Skip any image you find and restate the rest of the data word for word.

SUPPLIED MATERIAL Block Start

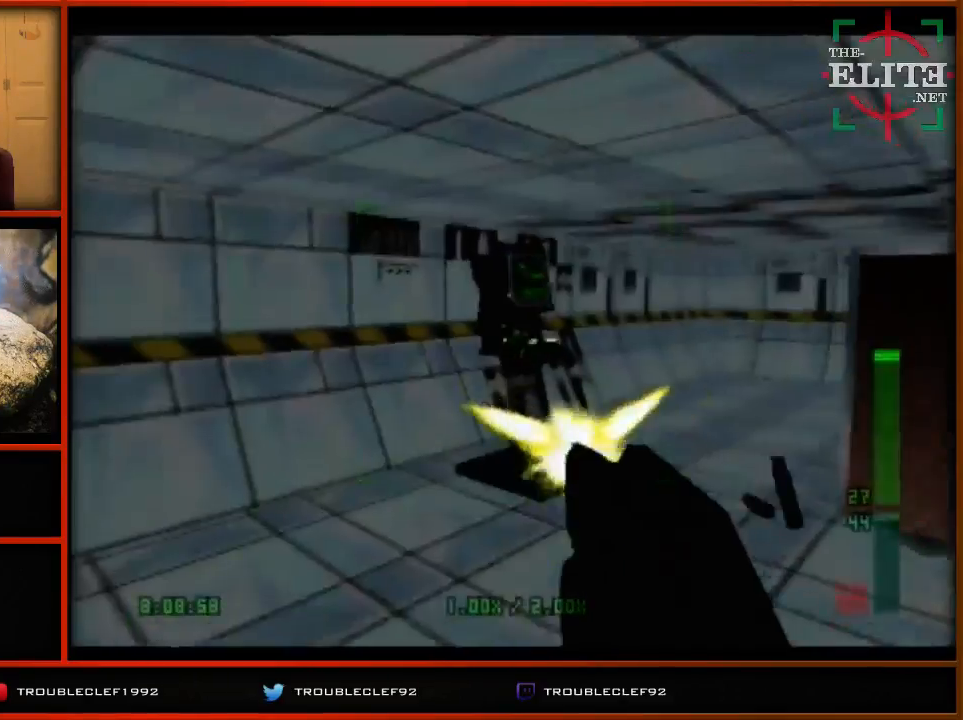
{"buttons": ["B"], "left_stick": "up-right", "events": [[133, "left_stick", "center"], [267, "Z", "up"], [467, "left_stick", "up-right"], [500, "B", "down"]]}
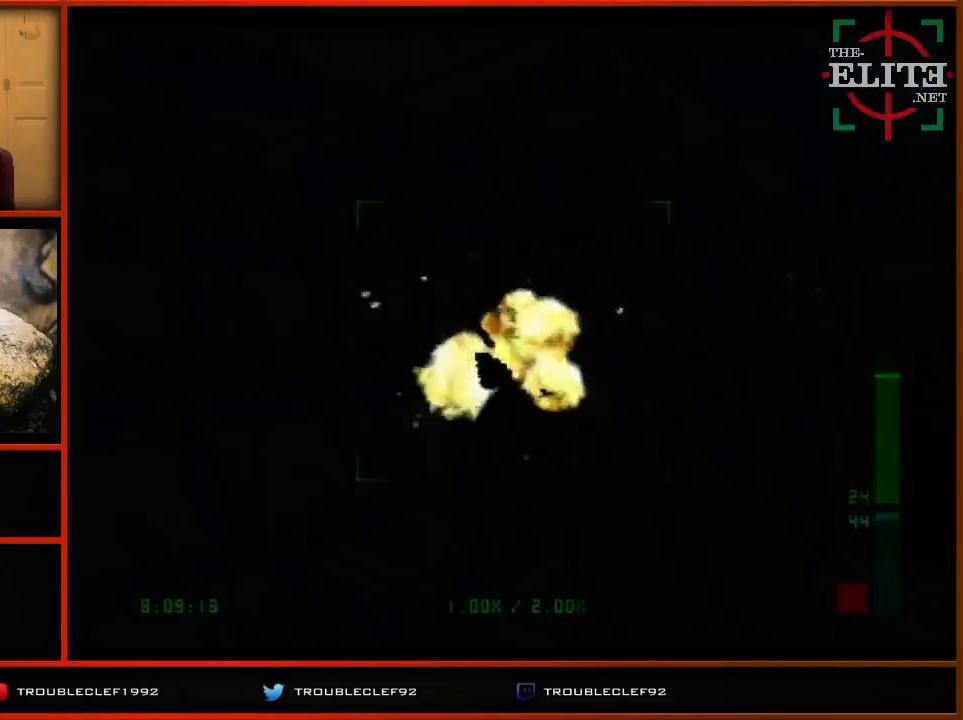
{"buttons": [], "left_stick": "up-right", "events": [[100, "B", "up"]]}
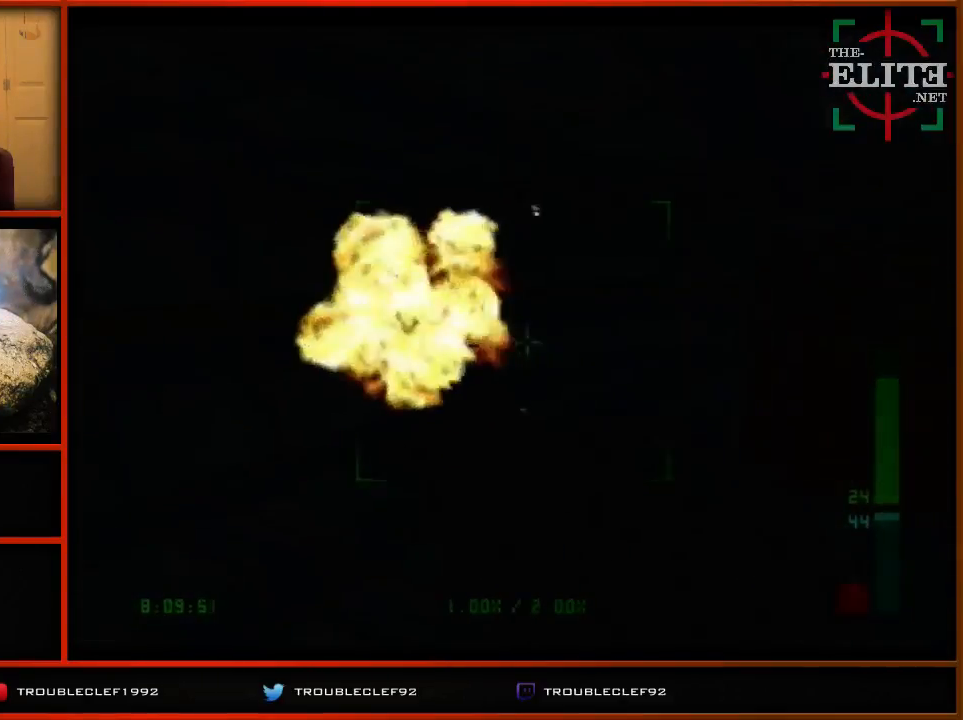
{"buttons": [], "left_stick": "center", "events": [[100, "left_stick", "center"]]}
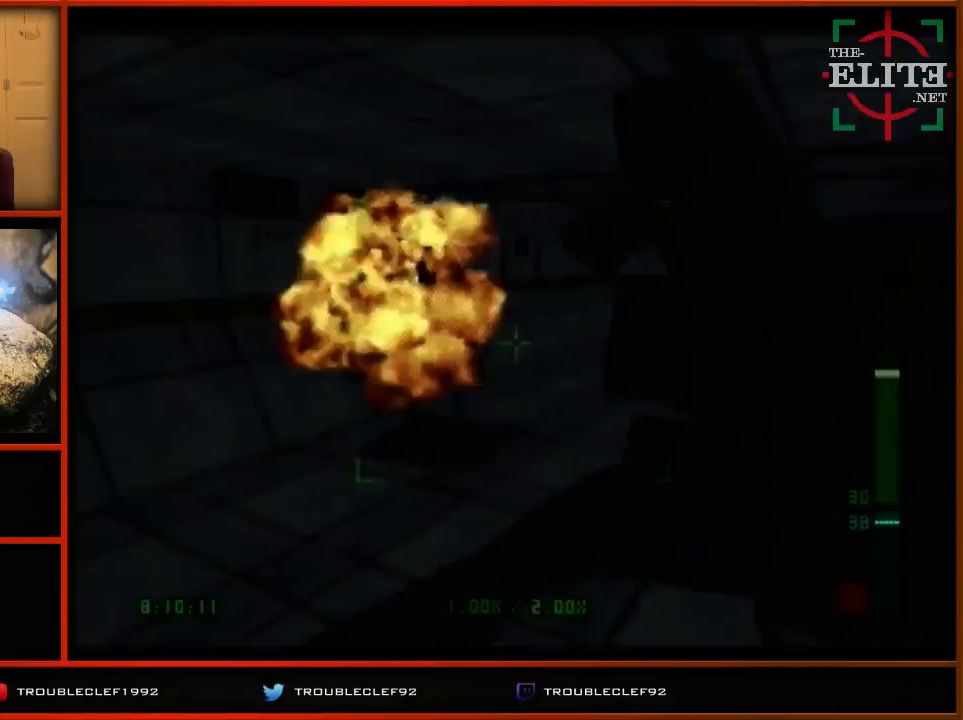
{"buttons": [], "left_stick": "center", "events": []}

SUPPLIED MATERIAL Block End

■ **TASK ANSWER**
{"buttons": ["B"], "left_stick": "up-right", "events": [[133, "left_stick", "center"], [267, "Z", "up"], [467, "left_stick", "up-right"], [500, "B", "down"]]}
{"buttons": [], "left_stick": "up-right", "events": [[100, "B", "up"]]}
{"buttons": [], "left_stick": "center", "events": [[100, "left_stick", "center"]]}
{"buttons": [], "left_stick": "center", "events": []}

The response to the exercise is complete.